Несмотря на различную природу и задачи идеологии и науки, нельзя избежать вопроса — почему в коммунистическом движении никто не попытался установить очевидное, вопиющее несоответствие между той картиной мира, которую дает современная физика, и той, которую бесцеремонно навязывают коммунистические вожди и догматики? Вопрос тем более неизбежен, что подобное положение дел характерно и для других точных наук (не говоря уже об общественных науках, но об этом речь во второй части книги).

Достаточно вспомнить борьбу с генетикой, во главе которой стоял сталинский протеже Лысенко, хотя досталось и другим менее «экзотическим» по тем временам областям знания, ибо в прокрустовом ложе идеологизированной диалектики было слишком тесно. И это оскопление науки идет параллельно с еще более грубым вмешательством бюрократов от коммунизма в сферу современного искусства. Здесь они присваивают себе роль верховных жрецов, в арсенале которых бесстыдные клеветнические кампании и запреты.

Конечно, в период своего возникновения марксизм находился не в столь очевидном противоречии с научными воззрениями на структуру мироздания и развитие общества и человека: на фоне открытий И. Канта и П. С. Лапласа в области эволюции и динамики Солнечной системы и Земли, теории эволюции органического мира и происхождения видов Ж. Б. Ламарка и Ч. Р. Дарвина; достижений французских материалистов, доказавших первичность и объективность материи; контовской и дочерних теорий о прогрессе общества; гегелевского понимания истории как борьбы противоположностей; Французской буржуазной революции с ее теорией классовой борьбы О. Минье; и, наконец, последнее, но не менее важное — на фоне интенсивного формирования пролетариата марксистское положение о всеобщем движении, причем движении по восходящей, казалось неопровержимым.

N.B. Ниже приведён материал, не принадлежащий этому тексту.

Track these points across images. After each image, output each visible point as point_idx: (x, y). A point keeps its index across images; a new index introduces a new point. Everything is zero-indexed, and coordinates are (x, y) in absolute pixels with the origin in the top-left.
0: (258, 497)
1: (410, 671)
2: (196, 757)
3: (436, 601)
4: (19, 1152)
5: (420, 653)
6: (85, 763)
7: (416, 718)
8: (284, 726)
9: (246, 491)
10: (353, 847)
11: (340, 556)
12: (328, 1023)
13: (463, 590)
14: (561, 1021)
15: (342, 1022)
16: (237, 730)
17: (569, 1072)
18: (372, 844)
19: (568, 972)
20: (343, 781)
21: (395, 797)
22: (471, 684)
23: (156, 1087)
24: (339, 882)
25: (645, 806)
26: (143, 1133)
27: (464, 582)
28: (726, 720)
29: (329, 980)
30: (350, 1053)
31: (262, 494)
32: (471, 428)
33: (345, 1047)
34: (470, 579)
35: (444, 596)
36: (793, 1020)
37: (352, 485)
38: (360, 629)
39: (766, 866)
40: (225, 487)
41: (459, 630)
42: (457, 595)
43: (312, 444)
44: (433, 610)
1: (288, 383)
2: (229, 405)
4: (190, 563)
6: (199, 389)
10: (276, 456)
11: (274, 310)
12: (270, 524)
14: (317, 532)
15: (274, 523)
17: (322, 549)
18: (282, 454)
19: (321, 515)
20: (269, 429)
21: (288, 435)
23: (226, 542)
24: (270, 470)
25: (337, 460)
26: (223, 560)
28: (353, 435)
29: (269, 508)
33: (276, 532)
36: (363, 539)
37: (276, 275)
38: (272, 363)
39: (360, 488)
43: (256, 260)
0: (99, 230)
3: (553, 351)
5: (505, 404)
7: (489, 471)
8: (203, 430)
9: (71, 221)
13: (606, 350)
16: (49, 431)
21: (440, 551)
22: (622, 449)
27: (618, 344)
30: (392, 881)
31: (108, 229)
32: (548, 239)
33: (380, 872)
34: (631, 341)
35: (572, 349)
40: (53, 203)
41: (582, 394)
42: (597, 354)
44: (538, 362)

Более того, в тот период имелись вполне убедительные доказательства не только тому, что мир объективен и материален, но и тому, что мир именно таков, каким «дан» человеку в его ощущениях, и борьба противоположностей — источник его движения. Духовная атмосфера большей части XVIII и XIX века определялась верой в человеческий разум, прогресс и свободу. Благоприятную почву для развития подобных воззрений создавал процесс формирования пролетариата и связанных с ним социальнополитических движений. Упомянутые здесь лишь вскользь, эти факторы имели решающее значение для возникновения и успешного развития диалектического материализма.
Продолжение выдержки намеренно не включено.